Inequality in India is on the rise for the last three decades, so much so that the total wealth of Indian billionaires is 15 per cent of the GDP, thanks to the “lopsided” policies of successive governments, Oxfam India said in a report on Thursday.
It said the wealthiest in India have cornered a huge part of the wealth created in the country through crony capitalism and inheritance, while people at the bottom are seeing their shares being reduced further.
“These inequalities are the result of package of reforms adopted during the big bang liberalisation of 1991 and the subsequent policies adopted,” said Oxfam India CEO Nisha Agrawal.
The report noted that by the latest estimates, the total wealth of Indian billionaires is 15 per cent of the GDP of the country, this has risen from 10 per cent only five years ago.

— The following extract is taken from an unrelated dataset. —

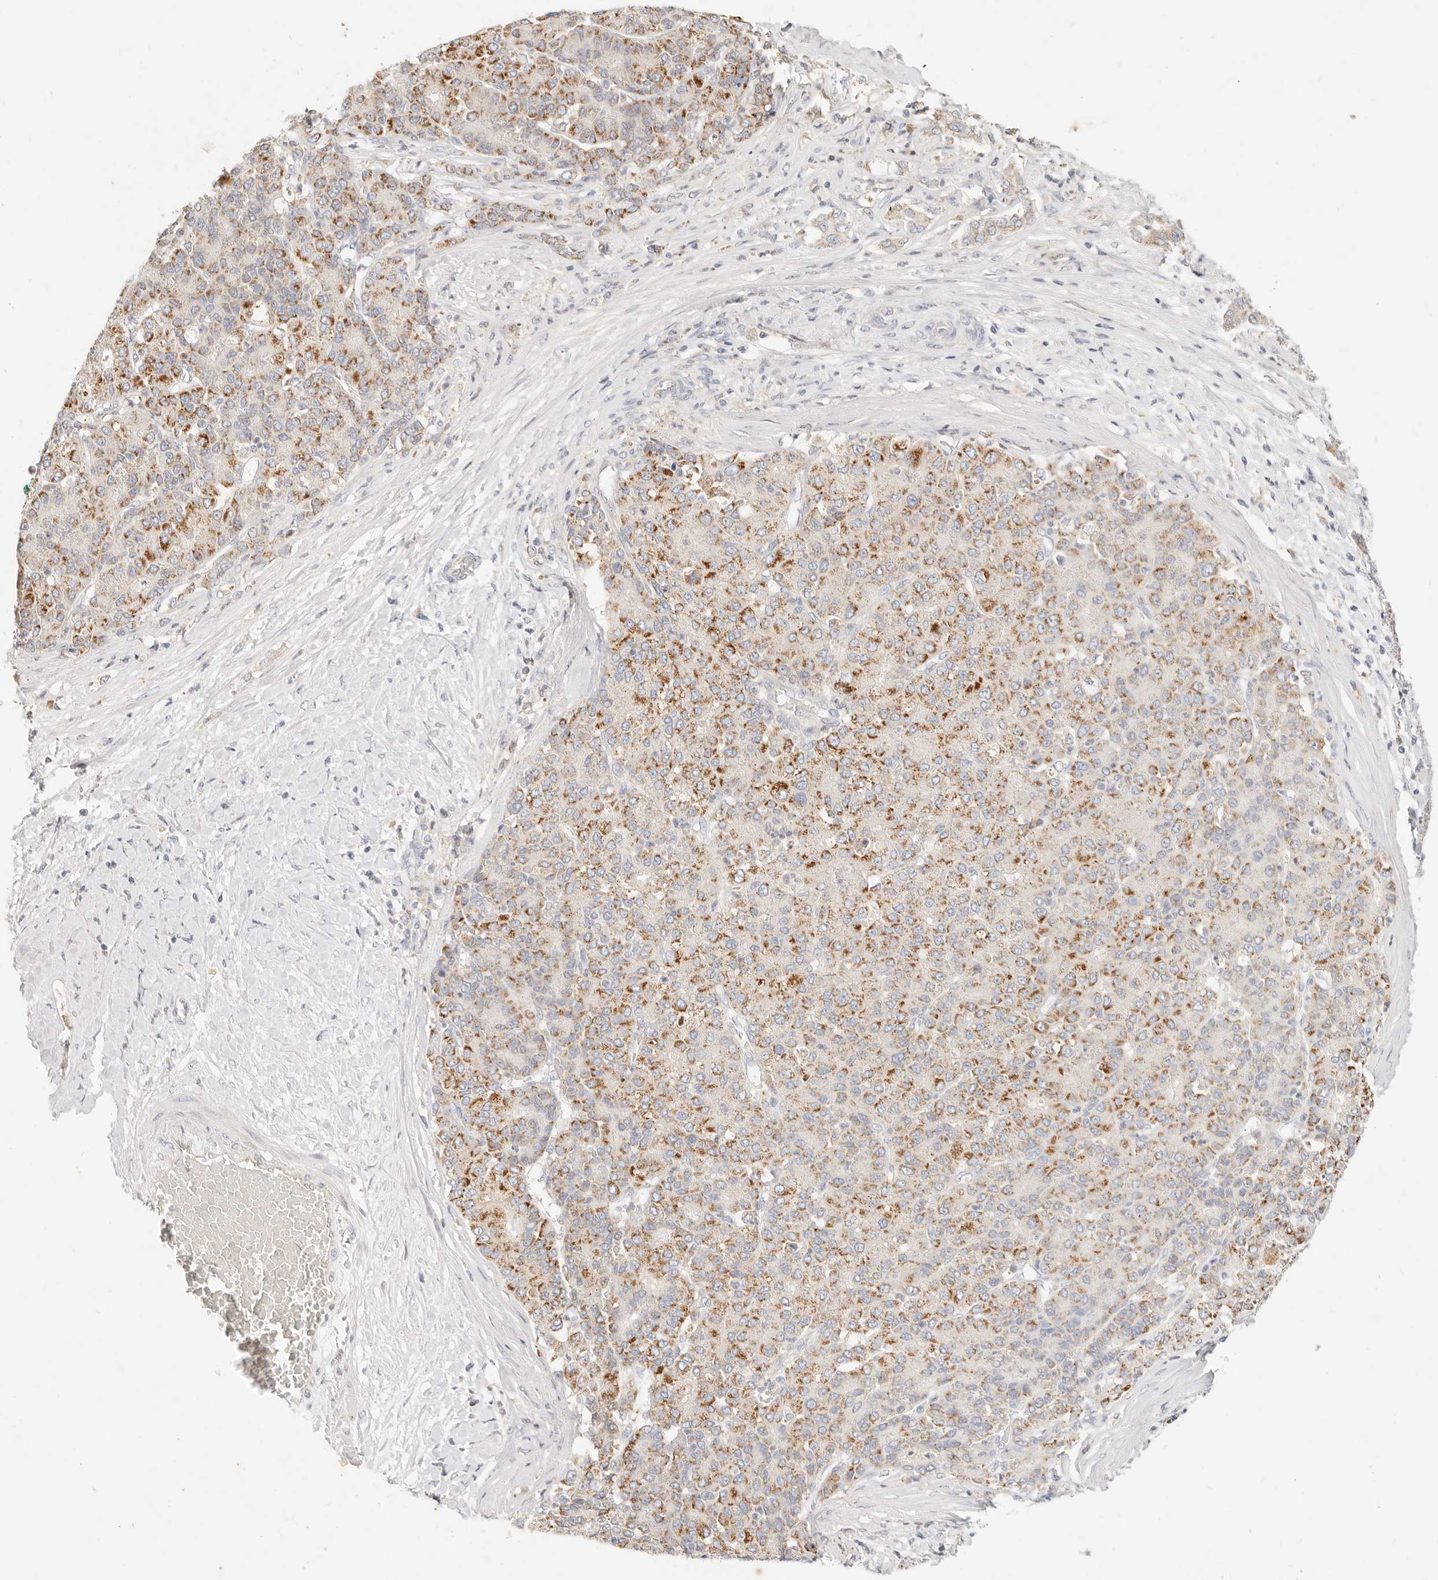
{"staining": {"intensity": "moderate", "quantity": ">75%", "location": "cytoplasmic/membranous"}, "tissue": "liver cancer", "cell_type": "Tumor cells", "image_type": "cancer", "snomed": [{"axis": "morphology", "description": "Carcinoma, Hepatocellular, NOS"}, {"axis": "topography", "description": "Liver"}], "caption": "DAB (3,3'-diaminobenzidine) immunohistochemical staining of human liver cancer (hepatocellular carcinoma) shows moderate cytoplasmic/membranous protein expression in about >75% of tumor cells.", "gene": "ACOX1", "patient": {"sex": "male", "age": 65}}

In 2017, India had as many as 101 billionaires. The report titled “The Widening Gaps: India Inequality Report 2018’, noted that the country ranks among the most unequal countries in the world on all parameters of income, consumption and wealth and the reason behind this is the “lopsided” policy choices made by successive governments.
“Specific policy choices which favoured capital rather than labour, and favoured skilled rather than unskilled labour, are part of the structure of the growth trajectory in India,” the report said.
The report analysed various sources of data and describes how the path of inequality has changed in India-from being stagnant in 1980s, to its increase since 1991, and to its subsequent and continued surge in recent years until 2017.
What is particularly worrying in India case is that economic inequality is being added to a society that is already fractured along the lines of caste, religion, region and gender. Apart from being a moral concern, reducing inequality is central to the functioning of India’s democracy, said Professor Himanshu, author of the report.
Agrawal further noted that the only way to reverse this trend is to increase tax collection through progressive direct taxation such as introducing wealth and inheritance taxes”and spending them on health, education and nutrition for the poor, focusing specially on the early childhood development of the poor.
“Only then can one hope to create a more equal opportunity country and spread the benefits of high growth more widely,” Agrawal added.
A report released by the international rights group Oxfam before the start of the World Economic Forum in Davos noted that the richest 1 per cent in India cornered 73 per cent of the wealth generated in the country last year.
The survey also showed that the wealth of India’s richest 1 per cent increased by over Rs 20.9 trillion during 2017. On the other hand 67 crore Indians comprising the population’s poorest half saw their wealth rise by just 1 per cent.